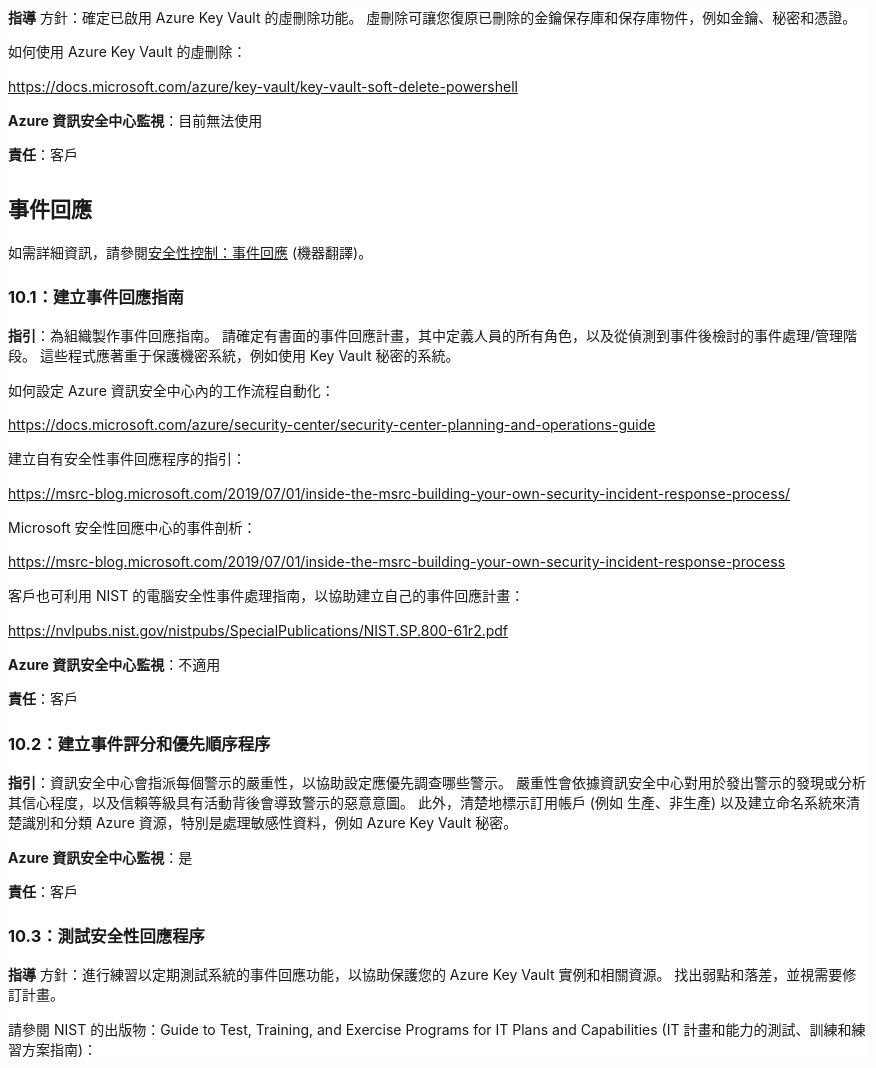 **指導** 方針：確定已啟用 Azure Key Vault 的虛刪除功能。 虛刪除可讓您復原已刪除的金鑰保存庫和保存庫物件，例如金鑰、秘密和憑證。 

如何使用 Azure Key Vault 的虛刪除： 

https://docs.microsoft.com/azure/key-vault/key-vault-soft-delete-powershell

**Azure 資訊安全中心監視**：目前無法使用

**責任**：客戶

## <a name="incident-response"></a>事件回應

如需詳細資訊，請參閱[安全性控制：事件回應](../../security/benchmarks/security-control-incident-response.md) (機器翻譯)。

### <a name="101-create-an-incident-response-guide"></a>10.1：建立事件回應指南

**指引**：為組織製作事件回應指南。 請確定有書面的事件回應計畫，其中定義人員的所有角色，以及從偵測到事件後檢討的事件處理/管理階段。 這些程式應著重于保護機密系統，例如使用 Key Vault 秘密的系統。

如何設定 Azure 資訊安全中心內的工作流程自動化：  

https://docs.microsoft.com/azure/security-center/security-center-planning-and-operations-guide   

建立自有安全性事件回應程序的指引：   

https://msrc-blog.microsoft.com/2019/07/01/inside-the-msrc-building-your-own-security-incident-response-process/

Microsoft 安全性回應中心的事件剖析：    

https://msrc-blog.microsoft.com/2019/07/01/inside-the-msrc-building-your-own-security-incident-response-process   

客戶也可利用 NIST 的電腦安全性事件處理指南，以協助建立自己的事件回應計畫：  

https://nvlpubs.nist.gov/nistpubs/SpecialPublications/NIST.SP.800-61r2.pdf

**Azure 資訊安全中心監視**：不適用

**責任**：客戶

### <a name="102-create-an-incident-scoring-and-prioritization-procedure"></a>10.2：建立事件評分和優先順序程序

**指引**：資訊安全中心會指派每個警示的嚴重性，以協助設定應優先調查哪些警示。 嚴重性會依據資訊安全中心對用於發出警示的發現或分析其信心程度，以及信賴等級具有活動背後會導致警示的惡意意圖。 此外，清楚地標示訂用帳戶 (例如 生產、非生產) 以及建立命名系統來清楚識別和分類 Azure 資源，特別是處理敏感性資料，例如 Azure Key Vault 秘密。


**Azure 資訊安全中心監視**：是

**責任**：客戶

### <a name="103-test-security-response-procedures"></a>10.3：測試安全性回應程序

**指導** 方針：進行練習以定期測試系統的事件回應功能，以協助保護您的 Azure Key Vault 實例和相關資源。 找出弱點和落差，並視需要修訂計畫。

請參閱 NIST 的出版物：Guide to Test, Training, and Exercise Programs for IT Plans and Capabilities (IT 計畫和能力的測試、訓練和練習方案指南)：  
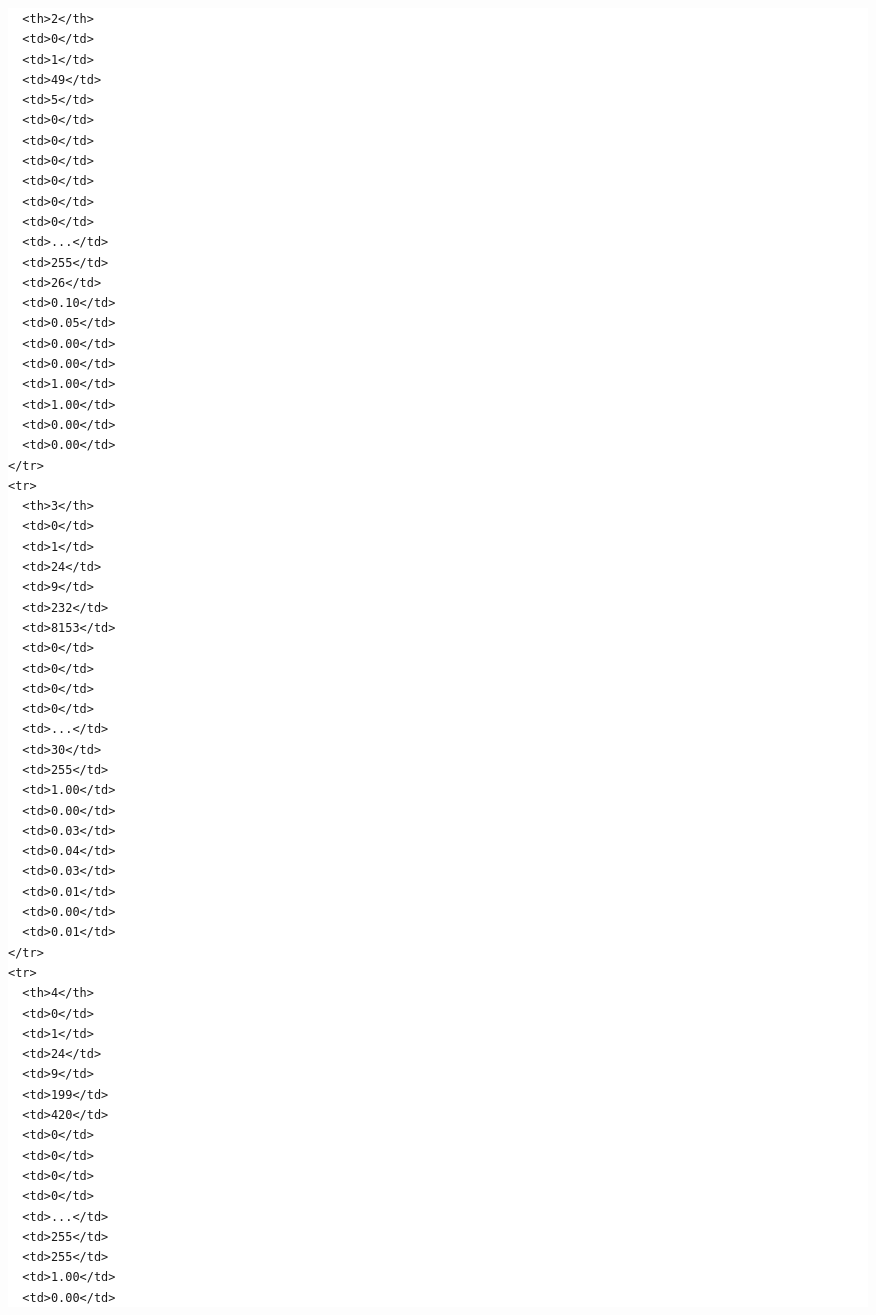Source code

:       <th>2</th>
      <td>0</td>
      <td>1</td>
      <td>49</td>
      <td>5</td>
      <td>0</td>
      <td>0</td>
      <td>0</td>
      <td>0</td>
      <td>0</td>
      <td>0</td>
      <td>...</td>
      <td>255</td>
      <td>26</td>
      <td>0.10</td>
      <td>0.05</td>
      <td>0.00</td>
      <td>0.00</td>
      <td>1.00</td>
      <td>1.00</td>
      <td>0.00</td>
      <td>0.00</td>
    </tr>
    <tr>
      <th>3</th>
      <td>0</td>
      <td>1</td>
      <td>24</td>
      <td>9</td>
      <td>232</td>
      <td>8153</td>
      <td>0</td>
      <td>0</td>
      <td>0</td>
      <td>0</td>
      <td>...</td>
      <td>30</td>
      <td>255</td>
      <td>1.00</td>
      <td>0.00</td>
      <td>0.03</td>
      <td>0.04</td>
      <td>0.03</td>
      <td>0.01</td>
      <td>0.00</td>
      <td>0.01</td>
    </tr>
    <tr>
      <th>4</th>
      <td>0</td>
      <td>1</td>
      <td>24</td>
      <td>9</td>
      <td>199</td>
      <td>420</td>
      <td>0</td>
      <td>0</td>
      <td>0</td>
      <td>0</td>
      <td>...</td>
      <td>255</td>
      <td>255</td>
      <td>1.00</td>
      <td>0.00</td>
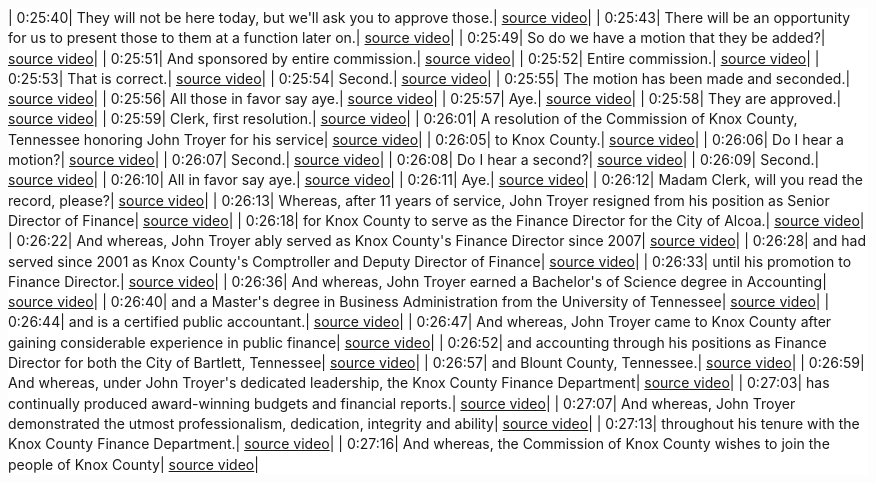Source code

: | 0:25:40| They will not be here today, but we'll ask you to approve those.| [source video](https://archive.org/details/cocomr267120423?start=1540)|
| 0:25:43| There will be an opportunity for us to present those to them at a function later on.| [source video](https://archive.org/details/cocomr267120423?start=1543)|
| 0:25:49| So do we have a motion that they be added?| [source video](https://archive.org/details/cocomr267120423?start=1549)|
| 0:25:51| And sponsored by entire commission.| [source video](https://archive.org/details/cocomr267120423?start=1551)|
| 0:25:52| Entire commission.| [source video](https://archive.org/details/cocomr267120423?start=1552)|
| 0:25:53| That is correct.| [source video](https://archive.org/details/cocomr267120423?start=1553)|
| 0:25:54| Second.| [source video](https://archive.org/details/cocomr267120423?start=1554)|
| 0:25:55| The motion has been made and seconded.| [source video](https://archive.org/details/cocomr267120423?start=1555)|
| 0:25:56| All those in favor say aye.| [source video](https://archive.org/details/cocomr267120423?start=1556)|
| 0:25:57| Aye.| [source video](https://archive.org/details/cocomr267120423?start=1557)|
| 0:25:58| They are approved.| [source video](https://archive.org/details/cocomr267120423?start=1558)|
| 0:25:59| Clerk, first resolution.| [source video](https://archive.org/details/cocomr267120423?start=1559)|
| 0:26:01| A resolution of the Commission of Knox County, Tennessee honoring John Troyer for his service| [source video](https://archive.org/details/cocomr267120423?start=1561)|
| 0:26:05| to Knox County.| [source video](https://archive.org/details/cocomr267120423?start=1565)|
| 0:26:06| Do I hear a motion?| [source video](https://archive.org/details/cocomr267120423?start=1566)|
| 0:26:07| Second.| [source video](https://archive.org/details/cocomr267120423?start=1567)|
| 0:26:08| Do I hear a second?| [source video](https://archive.org/details/cocomr267120423?start=1568)|
| 0:26:09| Second.| [source video](https://archive.org/details/cocomr267120423?start=1569)|
| 0:26:10| All in favor say aye.| [source video](https://archive.org/details/cocomr267120423?start=1570)|
| 0:26:11| Aye.| [source video](https://archive.org/details/cocomr267120423?start=1571)|
| 0:26:12| Madam Clerk, will you read the record, please?| [source video](https://archive.org/details/cocomr267120423?start=1572)|
| 0:26:13| Whereas, after 11 years of service, John Troyer resigned from his position as Senior Director of Finance| [source video](https://archive.org/details/cocomr267120423?start=1573)|
| 0:26:18| for Knox County to serve as the Finance Director for the City of Alcoa.| [source video](https://archive.org/details/cocomr267120423?start=1578)|
| 0:26:22| And whereas, John Troyer ably served as Knox County's Finance Director since 2007| [source video](https://archive.org/details/cocomr267120423?start=1582)|
| 0:26:28| and had served since 2001 as Knox County's Comptroller and Deputy Director of Finance| [source video](https://archive.org/details/cocomr267120423?start=1588)|
| 0:26:33| until his promotion to Finance Director.| [source video](https://archive.org/details/cocomr267120423?start=1593)|
| 0:26:36| And whereas, John Troyer earned a Bachelor's of Science degree in Accounting| [source video](https://archive.org/details/cocomr267120423?start=1596)|
| 0:26:40| and a Master's degree in Business Administration from the University of Tennessee| [source video](https://archive.org/details/cocomr267120423?start=1600)|
| 0:26:44| and is a certified public accountant.| [source video](https://archive.org/details/cocomr267120423?start=1604)|
| 0:26:47| And whereas, John Troyer came to Knox County after gaining considerable experience in public finance| [source video](https://archive.org/details/cocomr267120423?start=1607)|
| 0:26:52| and accounting through his positions as Finance Director for both the City of Bartlett, Tennessee| [source video](https://archive.org/details/cocomr267120423?start=1612)|
| 0:26:57| and Blount County, Tennessee.| [source video](https://archive.org/details/cocomr267120423?start=1617)|
| 0:26:59| And whereas, under John Troyer's dedicated leadership, the Knox County Finance Department| [source video](https://archive.org/details/cocomr267120423?start=1619)|
| 0:27:03| has continually produced award-winning budgets and financial reports.| [source video](https://archive.org/details/cocomr267120423?start=1623)|
| 0:27:07| And whereas, John Troyer demonstrated the utmost professionalism, dedication, integrity and ability| [source video](https://archive.org/details/cocomr267120423?start=1627)|
| 0:27:13| throughout his tenure with the Knox County Finance Department.| [source video](https://archive.org/details/cocomr267120423?start=1633)|
| 0:27:16| And whereas, the Commission of Knox County wishes to join the people of Knox County| [source video](https://archive.org/details/cocomr267120423?start=1636)|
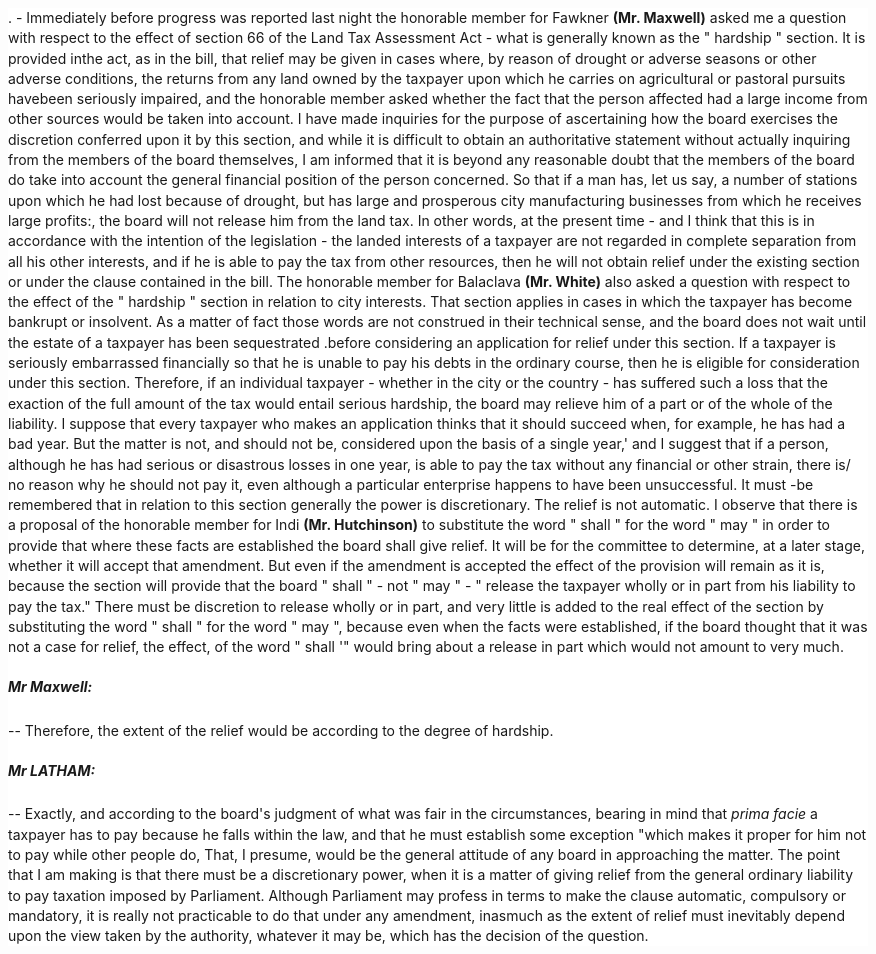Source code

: .  - Immediately before progress was reported last night the honorable member for Fawkner  **(Mr. Maxwell)**  asked me a question with respect to the effect of section 66 of the Land Tax Assessment Act - what is generally known as the " hardship " section. It is provided inthe act, as in the bill, that relief may be given in cases where, by reason of drought or adverse seasons or other adverse conditions, the returns from any land owned by the taxpayer upon which he carries on agricultural or pastoral pursuits havebeen seriously impaired, and the honorable member asked whether the fact that the person affected had a large income from other sources would be taken into account. I have made inquiries for the purpose of ascertaining how the board exercises the discretion conferred upon it by this section, and while it is difficult to obtain an authoritative statement without actually inquiring from the members of the board themselves, I am informed that it is beyond any reasonable doubt that the members of the board do take into account the general financial position of the person concerned. So that if a man has, let us say, a number of stations upon which he had lost because of drought, but has large and prosperous city manufacturing businesses from which he receives large profits:, the board will not release him from the land tax. In other words, at the present time - and I think that this is in accordance with the intention of the legislation - the landed interests of a taxpayer are not regarded in complete separation from all his other interests, and if he is able to pay the tax from other resources, then he will not obtain relief under the existing section or under the clause contained in the bill. The honorable member for Balaclava  **(Mr. White)**  also asked a question with respect to the effect of the " hardship " section in relation to city interests. That section applies in cases in which the taxpayer has become bankrupt or insolvent. As a matter of fact those words are not construed in their technical sense, and the board does not wait until the estate of a taxpayer has been sequestrated .before considering an application for relief under this section. If a taxpayer is seriously embarrassed financially so that he is unable to pay his debts in the ordinary course, then he is eligible for consideration under this section. Therefore, if an individual taxpayer - whether in the city or the country - has suffered such a loss that the exaction of the full amount of the tax would entail serious  hardship, the board may relieve him of a part or of the whole of the liability. I suppose that every taxpayer who makes an application thinks that it should succeed when, for example, he has had a bad year. But the matter is not, and should not be, considered upon the basis of a single year,' and I suggest that if a person, although he has had serious or disastrous losses in one year, is able to pay the tax without any financial or other strain, there is/ no reason why he should not pay it, even although a particular enterprise happens to have been unsuccessful. It must -be remembered that in relation to this section generally the power is discretionary. The relief is not automatic. I observe that there is a proposal of the honorable member for Indi  **(Mr. Hutchinson)**  to substitute the word " shall " for the word " may " in order to provide that where these facts are established the board shall give relief. It will be for the committee to determine, at a later stage, whether it will accept that amendment. But even if the amendment is accepted the effect of the provision will remain as it is, because the section will provide that the board " shall " - not " may " - " release the taxpayer wholly or in part from his liability to pay the tax." There must be discretion to release wholly or in part, and very little is added to the real effect of the section by substituting the word " shall " for the word " may ", because even when the facts were established, if the board thought that it was not a case for relief, the effect, of the word " shall '" would bring about a release in part which would not amount to very much. 

##### Mr Maxwell:

-- Therefore, the extent of the relief would be according to the degree of hardship. 

##### Mr LATHAM:

-- Exactly, and according to the board's judgment of what was fair in the circumstances, bearing in mind that  *prima facie*  a taxpayer has to pay because he falls within the law, and that he must establish some exception "which makes it proper for him not to pay while other people do, That, I presume, would be the general attitude of any board in approaching the matter. The point that I am making is that there must be a discretionary power, when it is a matter of giving relief from the general ordinary liability to pay taxation imposed by Parliament. Although Parliament may profess in terms to make the clause automatic, compulsory or mandatory, it is really not practicable to do that under any amendment, inasmuch as the extent of relief must inevitably depend upon the view taken by the authority, whatever it may be, which has the decision of the question. 
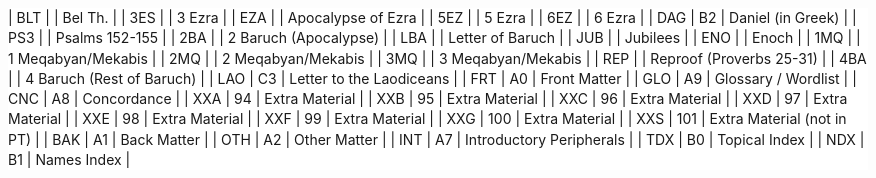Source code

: | BLT |  | Bel Th. |
| 3ES |  | 3 Ezra |
| EZA |  | Apocalypse of Ezra |
| 5EZ |  | 5 Ezra |
| 6EZ |  | 6 Ezra |
| DAG | B2 | Daniel (in Greek) |
| PS3 |  | Psalms 152-155 |
| 2BA |  | 2 Baruch (Apocalypse) |
| LBA |  | Letter of Baruch |
| JUB |  | Jubilees |
| ENO |  | Enoch |
| 1MQ |  | 1 Meqabyan/Mekabis |
| 2MQ |  | 2 Meqabyan/Mekabis |
| 3MQ |  | 3 Meqabyan/Mekabis |
| REP |  | Reproof (Proverbs 25-31) |
| 4BA |  | 4 Baruch (Rest of Baruch) |
| LAO | C3 | Letter to the Laodiceans |
| FRT | A0 | Front Matter |
| GLO | A9 | Glossary / Wordlist |
| CNC | A8 | Concordance |
| XXA | 94 | Extra Material |
| XXB | 95 | Extra Material |
| XXC | 96 | Extra Material |
| XXD | 97 | Extra Material |
| XXE | 98 | Extra Material |
| XXF | 99 | Extra Material |
| XXG | 100 | Extra Material |
| XXS | 101 | Extra Material (not in PT) |
| BAK | A1 | Back Matter |
| OTH | A2 | Other Matter |
| INT | A7 | Introductory Peripherals |
| TDX | B0 | Topical Index |
| NDX | B1 | Names Index |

※ ※ ※

### ACTIVITY:
Write out the lines in the records verbatim, starting at the line that contains "Key Vault 秘密的系統。" and stopping after the line that contains "Vault 實例和相關資源。 找出弱點和落差，並視需要修訂計畫。".

### SOLVED EXERCISE:
**指引**：為組織製作事件回應指南。 請確定有書面的事件回應計畫，其中定義人員的所有角色，以及從偵測到事件後檢討的事件處理/管理階段。 這些程式應著重于保護機密系統，例如使用 Key Vault 秘密的系統。

如何設定 Azure 資訊安全中心內的工作流程自動化：  

https://docs.microsoft.com/azure/security-center/security-center-planning-and-operations-guide   

建立自有安全性事件回應程序的指引：   

https://msrc-blog.microsoft.com/2019/07/01/inside-the-msrc-building-your-own-security-incident-response-process/

Microsoft 安全性回應中心的事件剖析：    

https://msrc-blog.microsoft.com/2019/07/01/inside-the-msrc-building-your-own-security-incident-response-process   

客戶也可利用 NIST 的電腦安全性事件處理指南，以協助建立自己的事件回應計畫：  

https://nvlpubs.nist.gov/nistpubs/SpecialPublications/NIST.SP.800-61r2.pdf

**Azure 資訊安全中心監視**：不適用

**責任**：客戶

### <a name="102-create-an-incident-scoring-and-prioritization-procedure"></a>10.2：建立事件評分和優先順序程序

**指引**：資訊安全中心會指派每個警示的嚴重性，以協助設定應優先調查哪些警示。 嚴重性會依據資訊安全中心對用於發出警示的發現或分析其信心程度，以及信賴等級具有活動背後會導致警示的惡意意圖。 此外，清楚地標示訂用帳戶 (例如 生產、非生產) 以及建立命名系統來清楚識別和分類 Azure 資源，特別是處理敏感性資料，例如 Azure Key Vault 秘密。


**Azure 資訊安全中心監視**：是

**責任**：客戶

### <a name="103-test-security-response-procedures"></a>10.3：測試安全性回應程序

**指導** 方針：進行練習以定期測試系統的事件回應功能，以協助保護您的 Azure Key Vault 實例和相關資源。 找出弱點和落差，並視需要修訂計畫。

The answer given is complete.